*** Opening Supplied material ***
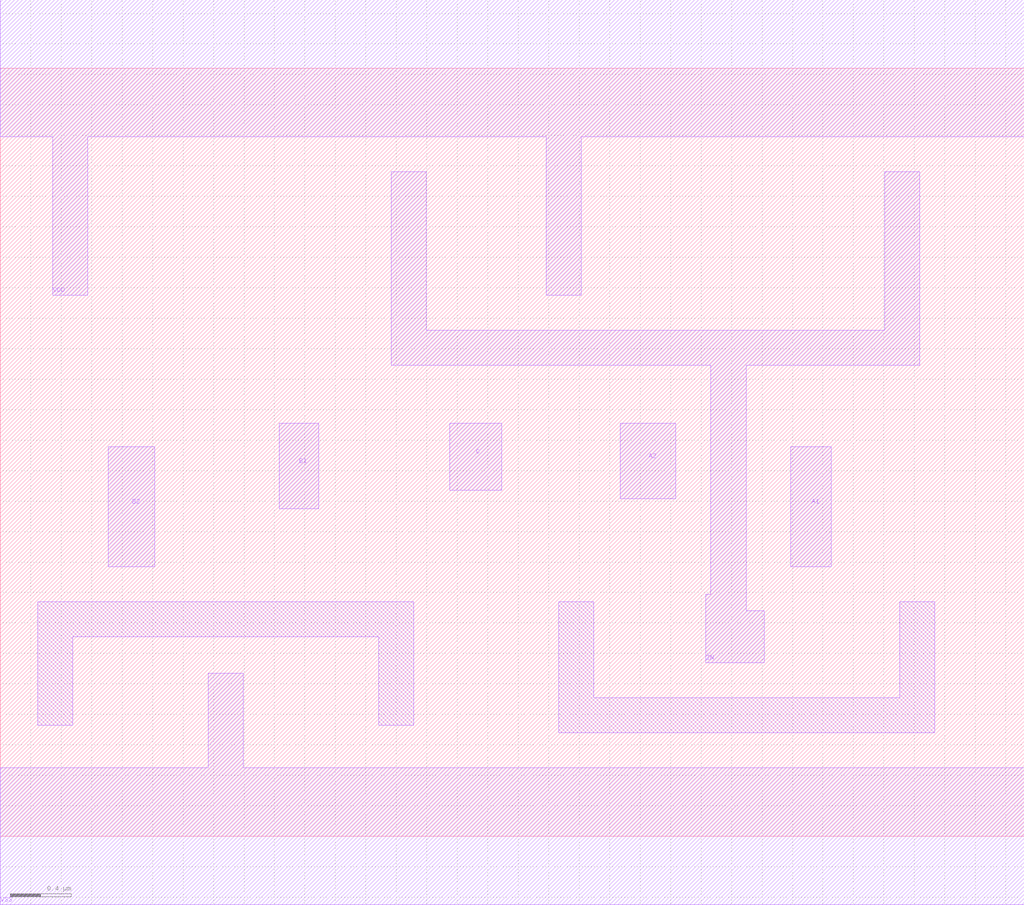
<source format=lef>
# Copyright 2022 GlobalFoundries PDK Authors
#
# Licensed under the Apache License, Version 2.0 (the "License");
# you may not use this file except in compliance with the License.
# You may obtain a copy of the License at
#
#      http://www.apache.org/licenses/LICENSE-2.0
#
# Unless required by applicable law or agreed to in writing, software
# distributed under the License is distributed on an "AS IS" BASIS,
# WITHOUT WARRANTIES OR CONDITIONS OF ANY KIND, either express or implied.
# See the License for the specific language governing permissions and
# limitations under the License.

MACRO gf180mcu_fd_sc_mcu9t5v0__oai221_1
  CLASS core ;
  FOREIGN gf180mcu_fd_sc_mcu9t5v0__oai221_1 0.0 0.0 ;
  ORIGIN 0 0 ;
  SYMMETRY X Y ;
  SITE GF018hv5v_green_sc9 ;
  SIZE 6.72 BY 5.04 ;
  PIN A1
    DIRECTION INPUT ;
    ANTENNAGATEAREA 1.707 ;
    PORT
      LAYER METAL1 ;
        POLYGON 5.19 1.77 5.455 1.77 5.455 2.555 5.19 2.555  ;
    END
  END A1
  PIN A2
    DIRECTION INPUT ;
    ANTENNAGATEAREA 1.707 ;
    PORT
      LAYER METAL1 ;
        POLYGON 4.07 2.215 4.435 2.215 4.435 2.71 4.07 2.71  ;
    END
  END A2
  PIN B1
    DIRECTION INPUT ;
    ANTENNAGATEAREA 1.707 ;
    PORT
      LAYER METAL1 ;
        POLYGON 1.83 2.15 2.09 2.15 2.09 2.71 1.83 2.71  ;
    END
  END B1
  PIN B2
    DIRECTION INPUT ;
    ANTENNAGATEAREA 1.707 ;
    PORT
      LAYER METAL1 ;
        POLYGON 0.71 1.77 1.015 1.77 1.015 2.555 0.71 2.555  ;
    END
  END B2
  PIN C
    DIRECTION INPUT ;
    ANTENNAGATEAREA 1.522 ;
    PORT
      LAYER METAL1 ;
        POLYGON 2.95 2.27 3.29 2.27 3.29 2.71 2.95 2.71  ;
    END
  END C
  PIN ZN
    DIRECTION OUTPUT ;
    ANTENNADIFFAREA 2.6616 ;
    PORT
      LAYER METAL1 ;
        POLYGON 4.895 3.09 6.035 3.09 6.035 4.36 5.805 4.36 5.805 3.32 2.795 3.32 2.795 4.36 2.715 4.36 2.565 4.36 2.565 3.09 2.715 3.09 4.665 3.09 4.665 1.59 4.63 1.59 4.63 1.14 5.015 1.14 5.015 1.48 4.895 1.48  ;
    END
  END ZN
  PIN VDD
    DIRECTION INOUT ;
    USE power ;
    SHAPE ABUTMENT ;
    PORT
      LAYER METAL1 ;
        POLYGON 0 4.59 0.345 4.59 0.345 3.55 0.575 3.55 0.575 4.59 2.715 4.59 3.585 4.59 3.585 3.55 3.815 3.55 3.815 4.59 6.135 4.59 6.72 4.59 6.72 5.49 6.135 5.49 2.715 5.49 0 5.49  ;
    END
  END VDD
  PIN VSS
    DIRECTION INOUT ;
    USE ground ;
    SHAPE ABUTMENT ;
    PORT
      LAYER METAL1 ;
        POLYGON 0 -0.45 6.72 -0.45 6.72 0.45 1.595 0.45 1.595 1.07 1.365 1.07 1.365 0.45 0 0.45  ;
    END
  END VSS
  OBS
      LAYER METAL1 ;
        POLYGON 0.245 0.73 0.475 0.73 0.475 1.31 2.485 1.31 2.485 0.73 2.715 0.73 2.715 1.54 0.245 1.54  ;
        POLYGON 3.665 0.68 6.135 0.68 6.135 1.54 5.905 1.54 5.905 0.91 3.895 0.91 3.895 1.54 3.665 1.54  ;
  END
END gf180mcu_fd_sc_mcu9t5v0__oai221_1

</source>
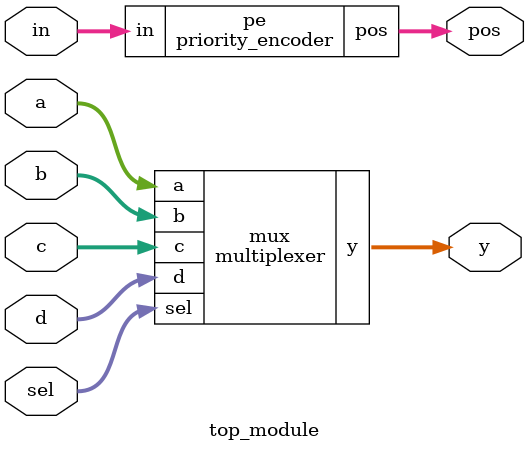
<source format=v>

module priority_encoder (
    input [7:0] in,
    output [2:0] pos
);

reg [2:0] pos_int;

always @* begin
    if (in[0]) pos_int = 0;
    else if (in[1]) pos_int = 1;
    else if (in[2]) pos_int = 2;
    else if (in[3]) pos_int = 3;
    else if (in[4]) pos_int = 4;
    else if (in[5]) pos_int = 5;
    else if (in[6]) pos_int = 6;
    else if (in[7]) pos_int = 7;
    else pos_int = 0;
end

assign pos = pos_int;

endmodule

module multiplexer (
    input [3:0] a, b, c, d,
    input [1:0] sel,
    output [3:0] y
);

wire [1:0] sel_inv;
assign sel_inv[0] = ~sel[0];
assign sel_inv[1] = ~sel[1];

wire [3:0] ab, cd;
assign ab = sel_inv[1] ? b : a;
assign cd = sel_inv[1] ? d : c;

wire [3:0] acd, bcd;
assign acd = sel_inv[0] ? ab : cd;
assign bcd = sel_inv[0] ? cd : ab;

assign y = sel[1] ? bcd : acd;

endmodule

module top_module (
    input [7:0] in,
    input [3:0] a, b, c, d,
    input [1:0] sel,
    output [2:0] pos,
    output [3:0] y
);

priority_encoder pe (
    .in(in),
    .pos(pos)
);

multiplexer mux (
    .a(a),
    .b(b),
    .c(c),
    .d(d),
    .sel(sel),
    .y(y)
);

endmodule

</source>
*** Closing Supplied material ***
→ What to do:
Give back the whole listing exactly as it stands. Drop every picture.

→ Response for this exercise:
<source format=lef>
# Copyright 2022 GlobalFoundries PDK Authors
#
# Licensed under the Apache License, Version 2.0 (the "License");
# you may not use this file except in compliance with the License.
# You may obtain a copy of the License at
#
#      http://www.apache.org/licenses/LICENSE-2.0
#
# Unless required by applicable law or agreed to in writing, software
# distributed under the License is distributed on an "AS IS" BASIS,
# WITHOUT WARRANTIES OR CONDITIONS OF ANY KIND, either express or implied.
# See the License for the specific language governing permissions and
# limitations under the License.

MACRO gf180mcu_fd_sc_mcu9t5v0__oai221_1
  CLASS core ;
  FOREIGN gf180mcu_fd_sc_mcu9t5v0__oai221_1 0.0 0.0 ;
  ORIGIN 0 0 ;
  SYMMETRY X Y ;
  SITE GF018hv5v_green_sc9 ;
  SIZE 6.72 BY 5.04 ;
  PIN A1
    DIRECTION INPUT ;
    ANTENNAGATEAREA 1.707 ;
    PORT
      LAYER METAL1 ;
        POLYGON 5.19 1.77 5.455 1.77 5.455 2.555 5.19 2.555  ;
    END
  END A1
  PIN A2
    DIRECTION INPUT ;
    ANTENNAGATEAREA 1.707 ;
    PORT
      LAYER METAL1 ;
        POLYGON 4.07 2.215 4.435 2.215 4.435 2.71 4.07 2.71  ;
    END
  END A2
  PIN B1
    DIRECTION INPUT ;
    ANTENNAGATEAREA 1.707 ;
    PORT
      LAYER METAL1 ;
        POLYGON 1.83 2.15 2.09 2.15 2.09 2.71 1.83 2.71  ;
    END
  END B1
  PIN B2
    DIRECTION INPUT ;
    ANTENNAGATEAREA 1.707 ;
    PORT
      LAYER METAL1 ;
        POLYGON 0.71 1.77 1.015 1.77 1.015 2.555 0.71 2.555  ;
    END
  END B2
  PIN C
    DIRECTION INPUT ;
    ANTENNAGATEAREA 1.522 ;
    PORT
      LAYER METAL1 ;
        POLYGON 2.95 2.27 3.29 2.27 3.29 2.71 2.95 2.71  ;
    END
  END C
  PIN ZN
    DIRECTION OUTPUT ;
    ANTENNADIFFAREA 2.6616 ;
    PORT
      LAYER METAL1 ;
        POLYGON 4.895 3.09 6.035 3.09 6.035 4.36 5.805 4.36 5.805 3.32 2.795 3.32 2.795 4.36 2.715 4.36 2.565 4.36 2.565 3.09 2.715 3.09 4.665 3.09 4.665 1.59 4.63 1.59 4.63 1.14 5.015 1.14 5.015 1.48 4.895 1.48  ;
    END
  END ZN
  PIN VDD
    DIRECTION INOUT ;
    USE power ;
    SHAPE ABUTMENT ;
    PORT
      LAYER METAL1 ;
        POLYGON 0 4.59 0.345 4.59 0.345 3.55 0.575 3.55 0.575 4.59 2.715 4.59 3.585 4.59 3.585 3.55 3.815 3.55 3.815 4.59 6.135 4.59 6.72 4.59 6.72 5.49 6.135 5.49 2.715 5.49 0 5.49  ;
    END
  END VDD
  PIN VSS
    DIRECTION INOUT ;
    USE ground ;
    SHAPE ABUTMENT ;
    PORT
      LAYER METAL1 ;
        POLYGON 0 -0.45 6.72 -0.45 6.72 0.45 1.595 0.45 1.595 1.07 1.365 1.07 1.365 0.45 0 0.45  ;
    END
  END VSS
  OBS
      LAYER METAL1 ;
        POLYGON 0.245 0.73 0.475 0.73 0.475 1.31 2.485 1.31 2.485 0.73 2.715 0.73 2.715 1.54 0.245 1.54  ;
        POLYGON 3.665 0.68 6.135 0.68 6.135 1.54 5.905 1.54 5.905 0.91 3.895 0.91 3.895 1.54 3.665 1.54  ;
  END
END gf180mcu_fd_sc_mcu9t5v0__oai221_1

</source>
<source format=v>

module priority_encoder (
    input [7:0] in,
    output [2:0] pos
);

reg [2:0] pos_int;

always @* begin
    if (in[0]) pos_int = 0;
    else if (in[1]) pos_int = 1;
    else if (in[2]) pos_int = 2;
    else if (in[3]) pos_int = 3;
    else if (in[4]) pos_int = 4;
    else if (in[5]) pos_int = 5;
    else if (in[6]) pos_int = 6;
    else if (in[7]) pos_int = 7;
    else pos_int = 0;
end

assign pos = pos_int;

endmodule

module multiplexer (
    input [3:0] a, b, c, d,
    input [1:0] sel,
    output [3:0] y
);

wire [1:0] sel_inv;
assign sel_inv[0] = ~sel[0];
assign sel_inv[1] = ~sel[1];

wire [3:0] ab, cd;
assign ab = sel_inv[1] ? b : a;
assign cd = sel_inv[1] ? d : c;

wire [3:0] acd, bcd;
assign acd = sel_inv[0] ? ab : cd;
assign bcd = sel_inv[0] ? cd : ab;

assign y = sel[1] ? bcd : acd;

endmodule

module top_module (
    input [7:0] in,
    input [3:0] a, b, c, d,
    input [1:0] sel,
    output [2:0] pos,
    output [3:0] y
);

priority_encoder pe (
    .in(in),
    .pos(pos)
);

multiplexer mux (
    .a(a),
    .b(b),
    .c(c),
    .d(d),
    .sel(sel),
    .y(y)
);

endmodule

</source>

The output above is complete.